On est une équipe. Chacun apporte ses qualité à l’autre pour le compléter. Il y a des boxeurs qui donnent beaucoup mais qui restent dans l’anonymat. Si j’avais été ailleurs, le résultat aurait été le même….

On t’a vu plusieurs fois avec des boxeurs du Team Nasser-k (Amine Kacem vs Tak et Fabio Pinca vs Khem…). Que penses- tu du travail accompli par Nasser Kacem ?

Nasser, est le meilleur entraîneur que la France possède.Il accomplit un travail énorme et il gère très bien la carrière de ses boxeurs.

En France a un poids ou tu peu combattre 67kg, il y à une nouvelle génération montante de boxeur (SACKO, SALVADOR, BOUSSOUKOU, RHOMDANE…) tu en à déjà entendu parler ?
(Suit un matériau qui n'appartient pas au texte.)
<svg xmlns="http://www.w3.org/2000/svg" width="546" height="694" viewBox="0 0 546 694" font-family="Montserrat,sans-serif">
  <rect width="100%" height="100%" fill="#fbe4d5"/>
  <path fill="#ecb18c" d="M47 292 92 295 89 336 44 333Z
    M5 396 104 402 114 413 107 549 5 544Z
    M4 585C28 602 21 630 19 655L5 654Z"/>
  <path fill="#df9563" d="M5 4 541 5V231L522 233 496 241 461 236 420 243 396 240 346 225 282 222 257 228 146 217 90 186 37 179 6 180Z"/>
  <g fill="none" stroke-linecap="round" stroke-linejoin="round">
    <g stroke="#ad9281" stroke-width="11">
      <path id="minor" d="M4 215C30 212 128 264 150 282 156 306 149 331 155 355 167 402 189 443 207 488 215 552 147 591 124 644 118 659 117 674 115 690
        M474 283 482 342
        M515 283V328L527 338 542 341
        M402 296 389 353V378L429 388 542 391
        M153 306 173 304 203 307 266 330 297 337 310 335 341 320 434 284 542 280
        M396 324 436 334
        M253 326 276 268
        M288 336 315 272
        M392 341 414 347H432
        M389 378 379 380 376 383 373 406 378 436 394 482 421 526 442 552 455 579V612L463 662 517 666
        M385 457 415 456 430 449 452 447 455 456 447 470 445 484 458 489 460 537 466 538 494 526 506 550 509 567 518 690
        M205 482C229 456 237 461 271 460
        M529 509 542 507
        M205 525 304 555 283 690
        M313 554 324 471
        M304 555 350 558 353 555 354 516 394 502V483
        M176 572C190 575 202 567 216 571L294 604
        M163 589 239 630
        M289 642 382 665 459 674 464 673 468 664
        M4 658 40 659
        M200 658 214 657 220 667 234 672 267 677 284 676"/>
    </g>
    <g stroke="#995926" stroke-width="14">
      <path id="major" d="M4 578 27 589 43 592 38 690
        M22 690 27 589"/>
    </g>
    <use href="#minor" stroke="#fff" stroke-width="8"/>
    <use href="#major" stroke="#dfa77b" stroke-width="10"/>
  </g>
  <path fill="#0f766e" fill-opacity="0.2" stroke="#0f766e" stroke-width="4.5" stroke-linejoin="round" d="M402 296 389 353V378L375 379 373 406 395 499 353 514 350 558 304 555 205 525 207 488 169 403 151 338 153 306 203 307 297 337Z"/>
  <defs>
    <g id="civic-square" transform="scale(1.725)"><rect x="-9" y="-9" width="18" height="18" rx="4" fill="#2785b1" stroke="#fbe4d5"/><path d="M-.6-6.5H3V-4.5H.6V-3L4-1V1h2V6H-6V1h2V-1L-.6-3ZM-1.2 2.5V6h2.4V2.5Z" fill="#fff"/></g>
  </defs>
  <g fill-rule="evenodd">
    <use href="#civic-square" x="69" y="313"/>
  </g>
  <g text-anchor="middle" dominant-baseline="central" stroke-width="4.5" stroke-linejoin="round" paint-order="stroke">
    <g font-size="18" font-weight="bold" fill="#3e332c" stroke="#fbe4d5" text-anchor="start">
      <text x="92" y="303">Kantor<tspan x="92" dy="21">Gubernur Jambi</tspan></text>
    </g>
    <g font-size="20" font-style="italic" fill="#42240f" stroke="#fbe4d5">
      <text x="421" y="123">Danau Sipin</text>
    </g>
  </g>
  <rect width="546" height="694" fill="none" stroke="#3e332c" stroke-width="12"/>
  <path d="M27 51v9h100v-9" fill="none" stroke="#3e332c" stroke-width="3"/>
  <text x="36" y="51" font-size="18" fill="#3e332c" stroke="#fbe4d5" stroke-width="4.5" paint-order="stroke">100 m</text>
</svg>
Oui, bien sur que je les connais.

Même s’ils te feraient de la concurrence (rires), tu leur conseillerais de venir régulièrement en Thaïlande afin d’améliorer leurs techniques et prendre de l’expérience ?
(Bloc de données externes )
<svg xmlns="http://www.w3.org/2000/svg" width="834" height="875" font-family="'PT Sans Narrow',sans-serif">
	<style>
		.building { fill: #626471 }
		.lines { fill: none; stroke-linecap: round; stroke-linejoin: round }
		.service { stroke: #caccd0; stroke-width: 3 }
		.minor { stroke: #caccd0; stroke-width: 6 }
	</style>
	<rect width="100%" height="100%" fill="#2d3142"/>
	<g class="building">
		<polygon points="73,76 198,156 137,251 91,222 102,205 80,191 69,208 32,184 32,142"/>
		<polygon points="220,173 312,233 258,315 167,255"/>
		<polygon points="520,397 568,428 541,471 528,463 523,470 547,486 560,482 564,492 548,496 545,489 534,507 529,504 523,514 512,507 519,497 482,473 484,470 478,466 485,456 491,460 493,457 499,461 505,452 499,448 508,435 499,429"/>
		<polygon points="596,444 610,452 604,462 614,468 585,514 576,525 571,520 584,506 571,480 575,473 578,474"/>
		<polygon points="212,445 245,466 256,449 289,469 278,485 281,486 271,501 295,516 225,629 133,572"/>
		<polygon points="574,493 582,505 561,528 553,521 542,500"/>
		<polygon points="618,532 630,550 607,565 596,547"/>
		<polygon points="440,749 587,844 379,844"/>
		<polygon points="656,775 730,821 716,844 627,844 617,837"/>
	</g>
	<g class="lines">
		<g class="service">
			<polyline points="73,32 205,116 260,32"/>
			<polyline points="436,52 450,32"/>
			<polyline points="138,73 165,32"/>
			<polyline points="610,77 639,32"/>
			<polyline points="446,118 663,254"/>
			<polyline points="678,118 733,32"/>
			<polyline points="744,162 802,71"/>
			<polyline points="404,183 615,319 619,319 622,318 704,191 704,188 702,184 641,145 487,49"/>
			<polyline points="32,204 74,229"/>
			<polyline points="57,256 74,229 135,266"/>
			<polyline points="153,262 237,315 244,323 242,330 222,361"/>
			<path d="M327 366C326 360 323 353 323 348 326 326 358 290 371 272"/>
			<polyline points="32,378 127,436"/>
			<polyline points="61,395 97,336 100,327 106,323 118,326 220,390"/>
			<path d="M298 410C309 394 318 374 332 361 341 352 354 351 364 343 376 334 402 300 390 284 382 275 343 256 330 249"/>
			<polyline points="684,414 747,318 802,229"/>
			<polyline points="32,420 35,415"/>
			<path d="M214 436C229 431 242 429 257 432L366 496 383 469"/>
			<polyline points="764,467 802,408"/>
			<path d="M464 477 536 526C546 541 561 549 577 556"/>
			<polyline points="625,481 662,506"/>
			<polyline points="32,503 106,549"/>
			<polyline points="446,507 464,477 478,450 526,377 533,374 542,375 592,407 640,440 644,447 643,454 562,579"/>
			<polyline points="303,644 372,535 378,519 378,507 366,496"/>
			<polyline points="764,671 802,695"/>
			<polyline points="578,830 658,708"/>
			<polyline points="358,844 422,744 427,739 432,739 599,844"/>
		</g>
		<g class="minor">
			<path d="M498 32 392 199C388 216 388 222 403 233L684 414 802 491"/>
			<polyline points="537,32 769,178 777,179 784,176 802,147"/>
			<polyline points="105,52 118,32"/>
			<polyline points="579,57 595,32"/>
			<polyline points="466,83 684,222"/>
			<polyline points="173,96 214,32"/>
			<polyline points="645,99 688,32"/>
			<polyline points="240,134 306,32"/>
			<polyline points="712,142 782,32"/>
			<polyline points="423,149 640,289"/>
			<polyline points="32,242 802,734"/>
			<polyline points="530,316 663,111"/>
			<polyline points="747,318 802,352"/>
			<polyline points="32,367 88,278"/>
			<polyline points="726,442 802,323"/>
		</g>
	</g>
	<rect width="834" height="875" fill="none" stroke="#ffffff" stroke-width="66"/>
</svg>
Écoute, déjà je n’ai pas de sentiment de concurrence et cela avec personne, je n’aime pas spécialement la compétition, j’aime seulement combattre.

Puis aujourd’hui je ne boxe plus à 67 kg, mais plutôt entre 70 et 72,5kg. Mais en effet, en Thaïlande c’est un passage plutôt conseillé car certains en France n’ont pas réellement l’occasion de s’entraîner matin et soir dans une infrastructure thaï.

Est ce que tu suis les combat de tes concurrents ?

Oui, à certain moment (rires) … comme tout le monde.

Tu penses que l’image d’un boxeur est importante. Penses-tu à l’avenir travailler cet aspect ?

L’image est importante. Je ne sais pas… Je compte sur toi, pour me faire briller grâce à ton interview (rires).

Si tu devais choisir une qualité chez un boxeur en activité quelle serait-elle ?

La longévité dans le résultat.
La carrière de Saenchai ?

Je pense plutôt à celle de Petrosyan, même s’il fait du K1.

Est la qualité technique que tu préfères chez un boxeur ?

Le contrôle du combat par les coups d’œil.J’admire les boxeurs qui font ça.

Damien ALAMOS à été sans conteste le farang de l’année 2012, en Thaïlande. Que penses-tu de son parcours?

Il a travaillé très dur et aujourd’hui ça paye. Bonne chance à lui pour ses prochains combats.Son parcours est fantastique !

Photo By Zakaria JH

Et toi, entre une ceinture de la tv7 du Radja et du Lumpinee, laquelle choisirais-tu ? Et pourquoi?

Aucune ceinture ne m’intéresse : je ne boxe pas pour la gloire, mon seule but est de combattre.

A tu déjà pensé à ta reconversion?

Devenir commerçant. (Rires)

Et pourquoi pas promoteur ?

Oui pourquoi pas. Fait intelligemment, je pourrais combler le grand public et les fins connaisseurs.

Qu’elle combat nous proposerai tu ?

Moi face à Diesellek Topkingboxing (rires)

Et sinon, que peut-on te souhaiter pour 2013?

Que je revienne rapidement sur le rings ! (rires)

Le mot de la fin pour les lecteurs du Journal du muay…

Mes remerciements à la Team BOUGHANEM, pour son encadrement, à Mohamed AISSA, et à vous pour votre soutien et que Dieu vous protège.